Of course, pull and push factors can operate simultaneously. But disengagement has fallen sharply since changes to the PALM scheme gave workers greater protections, suggesting push factors outweighed pull factors in shaping workers’ decisions to leave the scheme.
In 2020–21, ten in a hundred PALM workers abandoned the scheme, but in 2024–25 only three in a hundred left. In the intervening period, the Albanese government required employers to guarantee workers at least thirty hours a week of paid employment averaged over a month, and ensure they take home at least $200 a week even when deductions are being made from their wages to repay costs like airfares.
The Australian Workers’ Union also secured a Fair Work Commission ruling guaranteeing a minimum wage for horticultural work. Employers can still offer piece rates as an incentive, but every worker must receive the minimum hourly rate, no matter how much they pick or prune.
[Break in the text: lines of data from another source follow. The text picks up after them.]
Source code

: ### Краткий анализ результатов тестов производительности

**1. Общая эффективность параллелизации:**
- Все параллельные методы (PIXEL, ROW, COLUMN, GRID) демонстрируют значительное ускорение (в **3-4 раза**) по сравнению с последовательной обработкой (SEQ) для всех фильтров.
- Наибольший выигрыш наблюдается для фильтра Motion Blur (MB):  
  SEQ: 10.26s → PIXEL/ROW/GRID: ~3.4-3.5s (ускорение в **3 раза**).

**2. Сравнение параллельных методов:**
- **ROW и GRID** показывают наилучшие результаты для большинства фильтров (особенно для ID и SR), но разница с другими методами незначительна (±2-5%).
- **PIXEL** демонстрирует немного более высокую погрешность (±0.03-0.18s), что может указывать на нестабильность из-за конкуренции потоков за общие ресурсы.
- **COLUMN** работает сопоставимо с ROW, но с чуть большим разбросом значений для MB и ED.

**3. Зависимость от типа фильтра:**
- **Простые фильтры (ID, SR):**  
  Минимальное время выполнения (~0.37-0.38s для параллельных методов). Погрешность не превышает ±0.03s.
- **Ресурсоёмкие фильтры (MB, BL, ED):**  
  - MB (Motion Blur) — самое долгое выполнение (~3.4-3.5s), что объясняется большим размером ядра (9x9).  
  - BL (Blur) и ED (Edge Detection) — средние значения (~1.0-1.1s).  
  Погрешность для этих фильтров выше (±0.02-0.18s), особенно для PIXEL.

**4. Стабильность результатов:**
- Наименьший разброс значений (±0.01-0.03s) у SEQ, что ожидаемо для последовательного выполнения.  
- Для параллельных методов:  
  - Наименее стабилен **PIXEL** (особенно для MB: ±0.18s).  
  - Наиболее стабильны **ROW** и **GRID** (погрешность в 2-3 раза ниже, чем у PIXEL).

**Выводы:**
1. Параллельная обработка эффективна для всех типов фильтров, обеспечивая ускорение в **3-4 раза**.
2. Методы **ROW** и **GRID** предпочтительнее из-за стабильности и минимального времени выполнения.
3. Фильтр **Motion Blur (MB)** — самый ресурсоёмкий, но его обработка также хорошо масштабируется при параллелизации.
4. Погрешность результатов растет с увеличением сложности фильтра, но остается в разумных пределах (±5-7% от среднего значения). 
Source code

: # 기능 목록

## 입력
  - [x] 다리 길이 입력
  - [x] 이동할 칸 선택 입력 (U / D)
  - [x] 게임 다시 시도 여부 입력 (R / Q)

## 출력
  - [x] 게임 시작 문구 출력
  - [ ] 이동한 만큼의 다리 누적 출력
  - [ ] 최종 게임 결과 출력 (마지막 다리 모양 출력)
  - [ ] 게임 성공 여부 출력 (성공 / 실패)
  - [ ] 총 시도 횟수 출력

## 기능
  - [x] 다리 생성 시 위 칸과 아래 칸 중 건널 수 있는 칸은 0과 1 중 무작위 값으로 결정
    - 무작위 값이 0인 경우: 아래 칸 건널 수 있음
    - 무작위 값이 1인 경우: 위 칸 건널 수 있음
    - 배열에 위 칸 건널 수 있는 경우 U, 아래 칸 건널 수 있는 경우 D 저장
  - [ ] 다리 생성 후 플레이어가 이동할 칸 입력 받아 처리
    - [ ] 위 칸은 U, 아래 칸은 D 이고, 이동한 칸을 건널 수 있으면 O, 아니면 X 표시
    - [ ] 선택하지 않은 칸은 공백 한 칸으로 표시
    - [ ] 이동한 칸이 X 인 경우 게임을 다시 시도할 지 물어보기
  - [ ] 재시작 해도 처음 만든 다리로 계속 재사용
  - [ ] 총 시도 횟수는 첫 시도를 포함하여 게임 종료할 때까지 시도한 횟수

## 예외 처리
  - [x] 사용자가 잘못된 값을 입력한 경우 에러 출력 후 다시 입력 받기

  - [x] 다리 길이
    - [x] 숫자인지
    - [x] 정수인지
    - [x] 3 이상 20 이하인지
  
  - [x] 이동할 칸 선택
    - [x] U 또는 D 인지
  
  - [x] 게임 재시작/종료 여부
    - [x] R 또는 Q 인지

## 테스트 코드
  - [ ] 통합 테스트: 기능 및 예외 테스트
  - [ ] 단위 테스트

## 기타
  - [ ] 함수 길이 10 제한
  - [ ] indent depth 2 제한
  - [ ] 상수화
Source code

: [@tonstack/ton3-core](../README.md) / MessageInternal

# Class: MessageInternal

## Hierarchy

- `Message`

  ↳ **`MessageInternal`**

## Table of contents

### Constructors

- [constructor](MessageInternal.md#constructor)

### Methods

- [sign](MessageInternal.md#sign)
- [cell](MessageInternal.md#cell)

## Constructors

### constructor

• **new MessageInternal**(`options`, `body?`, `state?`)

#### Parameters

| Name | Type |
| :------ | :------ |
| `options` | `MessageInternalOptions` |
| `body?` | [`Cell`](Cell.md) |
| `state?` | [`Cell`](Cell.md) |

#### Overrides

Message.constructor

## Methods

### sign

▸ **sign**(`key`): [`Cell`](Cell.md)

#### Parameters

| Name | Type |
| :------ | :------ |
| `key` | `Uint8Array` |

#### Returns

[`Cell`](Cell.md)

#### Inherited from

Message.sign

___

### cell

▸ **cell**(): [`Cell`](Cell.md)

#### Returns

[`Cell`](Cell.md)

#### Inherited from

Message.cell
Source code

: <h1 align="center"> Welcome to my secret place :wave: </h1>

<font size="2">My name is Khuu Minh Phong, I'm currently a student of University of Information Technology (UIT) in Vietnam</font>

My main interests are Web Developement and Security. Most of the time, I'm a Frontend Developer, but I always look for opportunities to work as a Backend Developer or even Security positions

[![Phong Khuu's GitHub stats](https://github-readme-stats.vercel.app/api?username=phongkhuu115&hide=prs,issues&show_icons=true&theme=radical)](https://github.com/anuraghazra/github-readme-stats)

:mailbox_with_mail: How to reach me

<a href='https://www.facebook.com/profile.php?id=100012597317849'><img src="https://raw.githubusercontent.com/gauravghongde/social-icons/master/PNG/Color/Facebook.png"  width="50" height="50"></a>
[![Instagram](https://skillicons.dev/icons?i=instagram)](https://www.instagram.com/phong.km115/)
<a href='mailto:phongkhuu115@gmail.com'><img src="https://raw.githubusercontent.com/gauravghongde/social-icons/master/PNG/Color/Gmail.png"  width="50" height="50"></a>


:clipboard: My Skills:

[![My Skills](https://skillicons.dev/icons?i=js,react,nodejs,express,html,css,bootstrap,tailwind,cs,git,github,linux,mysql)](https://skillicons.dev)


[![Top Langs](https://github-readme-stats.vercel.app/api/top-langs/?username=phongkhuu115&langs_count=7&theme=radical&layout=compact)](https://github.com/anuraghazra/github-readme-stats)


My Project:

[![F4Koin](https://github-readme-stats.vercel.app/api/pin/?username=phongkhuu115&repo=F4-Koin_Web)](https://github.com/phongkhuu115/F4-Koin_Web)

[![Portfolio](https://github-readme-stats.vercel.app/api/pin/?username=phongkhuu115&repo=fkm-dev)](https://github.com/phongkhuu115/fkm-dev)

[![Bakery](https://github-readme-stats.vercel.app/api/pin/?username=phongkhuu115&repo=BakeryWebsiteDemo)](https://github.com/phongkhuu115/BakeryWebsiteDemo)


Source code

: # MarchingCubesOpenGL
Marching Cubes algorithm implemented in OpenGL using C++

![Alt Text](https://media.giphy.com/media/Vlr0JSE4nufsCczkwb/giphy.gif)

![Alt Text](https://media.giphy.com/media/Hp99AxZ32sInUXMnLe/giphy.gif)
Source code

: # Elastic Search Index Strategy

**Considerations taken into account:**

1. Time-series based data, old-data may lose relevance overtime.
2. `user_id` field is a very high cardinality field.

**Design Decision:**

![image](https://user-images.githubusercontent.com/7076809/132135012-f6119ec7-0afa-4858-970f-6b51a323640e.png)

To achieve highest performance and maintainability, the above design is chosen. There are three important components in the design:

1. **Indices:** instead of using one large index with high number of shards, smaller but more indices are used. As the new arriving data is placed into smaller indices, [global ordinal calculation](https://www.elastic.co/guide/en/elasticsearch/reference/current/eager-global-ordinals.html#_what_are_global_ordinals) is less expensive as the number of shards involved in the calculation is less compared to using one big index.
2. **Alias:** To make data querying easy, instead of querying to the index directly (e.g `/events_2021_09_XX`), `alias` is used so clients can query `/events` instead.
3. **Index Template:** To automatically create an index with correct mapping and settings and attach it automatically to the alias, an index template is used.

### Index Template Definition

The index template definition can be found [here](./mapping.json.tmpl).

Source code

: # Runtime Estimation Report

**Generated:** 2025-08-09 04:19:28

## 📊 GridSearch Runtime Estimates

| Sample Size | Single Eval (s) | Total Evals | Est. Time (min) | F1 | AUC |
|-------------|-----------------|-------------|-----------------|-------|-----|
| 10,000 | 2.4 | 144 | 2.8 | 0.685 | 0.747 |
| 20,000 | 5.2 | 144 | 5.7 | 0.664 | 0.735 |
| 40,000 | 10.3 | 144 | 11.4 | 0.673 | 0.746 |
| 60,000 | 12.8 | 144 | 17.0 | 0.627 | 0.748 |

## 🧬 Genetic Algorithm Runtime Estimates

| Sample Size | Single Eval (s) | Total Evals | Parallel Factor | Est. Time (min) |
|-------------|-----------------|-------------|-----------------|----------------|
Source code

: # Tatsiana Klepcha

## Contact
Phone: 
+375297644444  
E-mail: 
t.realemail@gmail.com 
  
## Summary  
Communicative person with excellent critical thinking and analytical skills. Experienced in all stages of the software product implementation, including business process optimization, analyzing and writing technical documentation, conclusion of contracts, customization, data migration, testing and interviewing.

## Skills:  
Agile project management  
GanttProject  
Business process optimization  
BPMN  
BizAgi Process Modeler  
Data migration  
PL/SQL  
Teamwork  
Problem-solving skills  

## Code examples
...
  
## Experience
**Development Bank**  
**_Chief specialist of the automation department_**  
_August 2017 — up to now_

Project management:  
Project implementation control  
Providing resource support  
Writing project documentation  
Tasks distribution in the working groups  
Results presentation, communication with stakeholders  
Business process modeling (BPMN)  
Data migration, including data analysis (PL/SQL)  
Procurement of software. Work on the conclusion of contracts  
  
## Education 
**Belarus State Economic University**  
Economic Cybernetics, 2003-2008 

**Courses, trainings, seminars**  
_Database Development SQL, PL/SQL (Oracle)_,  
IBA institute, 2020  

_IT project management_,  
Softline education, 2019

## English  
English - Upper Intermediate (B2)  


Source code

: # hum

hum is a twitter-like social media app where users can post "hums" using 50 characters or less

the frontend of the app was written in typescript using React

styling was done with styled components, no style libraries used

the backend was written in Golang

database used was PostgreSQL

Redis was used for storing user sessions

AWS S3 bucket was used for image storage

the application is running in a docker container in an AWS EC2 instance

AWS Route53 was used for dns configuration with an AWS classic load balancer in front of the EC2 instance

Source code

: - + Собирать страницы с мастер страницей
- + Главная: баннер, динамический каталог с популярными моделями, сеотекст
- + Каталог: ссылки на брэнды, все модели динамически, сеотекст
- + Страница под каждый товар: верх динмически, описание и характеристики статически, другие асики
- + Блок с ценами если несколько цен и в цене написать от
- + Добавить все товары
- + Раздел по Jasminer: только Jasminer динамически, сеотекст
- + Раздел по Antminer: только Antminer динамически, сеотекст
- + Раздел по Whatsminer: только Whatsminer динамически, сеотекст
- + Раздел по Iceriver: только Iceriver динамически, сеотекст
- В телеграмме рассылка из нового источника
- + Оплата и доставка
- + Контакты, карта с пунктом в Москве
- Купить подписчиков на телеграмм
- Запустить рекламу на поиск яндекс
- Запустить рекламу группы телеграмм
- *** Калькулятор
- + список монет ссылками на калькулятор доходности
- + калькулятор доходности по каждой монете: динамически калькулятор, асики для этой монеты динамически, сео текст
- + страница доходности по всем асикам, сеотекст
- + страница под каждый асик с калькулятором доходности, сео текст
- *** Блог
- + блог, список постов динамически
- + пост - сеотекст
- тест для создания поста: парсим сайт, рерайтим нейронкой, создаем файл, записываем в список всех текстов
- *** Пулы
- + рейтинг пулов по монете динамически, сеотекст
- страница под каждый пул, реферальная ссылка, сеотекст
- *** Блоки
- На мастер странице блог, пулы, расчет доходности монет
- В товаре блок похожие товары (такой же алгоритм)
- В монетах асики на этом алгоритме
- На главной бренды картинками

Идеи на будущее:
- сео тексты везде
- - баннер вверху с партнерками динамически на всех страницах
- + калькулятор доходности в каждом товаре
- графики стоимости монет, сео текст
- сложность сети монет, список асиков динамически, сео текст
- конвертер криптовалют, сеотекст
Problems persist, though, and further improvements are needed.
The expert panel commissioned to review Australia’s migration system in 2023 concluded that mobility restrictions “limit a migrant worker’s capacity to resist, report or leave exploitive situations.” The NSW Anti-Slavery Commissioner agrees that “tied employment… should be avoided because it promotes exploitation, depresses wages and performs the role of a quasi-‘subsidy’ to particular employers, occupations or sectors.” The Grattan Institute is emphatic: PALM workers should be able to change employers more easily “to reduce the risk of exploitation.”
More mobility would force poor bosses to lift their standards or lose staff. PALM workers would have more options if they suffer abuse. Incentives to disengage from the scheme would be reduced.
But there are practical challenges. Because employers currently pay upfront travel and visa costs to bring workers to Australia, they could be out of pocket if workers changed jobs before repaying those debts. But the government could cover those expenses, and recoup them through the tax system — as was Labor’s policy before the 2022 election.
Flexibility could be sector specific, with meatworkers allowed to move more freely within the meat processing industry, horticultural workers within horticulture, aged care workers within aged care. Or, since most PALM workers are employed by labour-hire agencies, greater mobility could allow any labour-hire employee to switch to a different labour-hire agency, regardless of the work they do.
To be true to its name — Pacific Australia Labour Mobility — PALM must allow workers to move more easily between employers. •
This is an edited excerpt from Improving PALM, a narrative report on the Pacific Australia Labour Mobility Scheme commissioned by the Scanlon Foundation Research Institute. The author’s views do not represent the position of the Scanlon Foundation.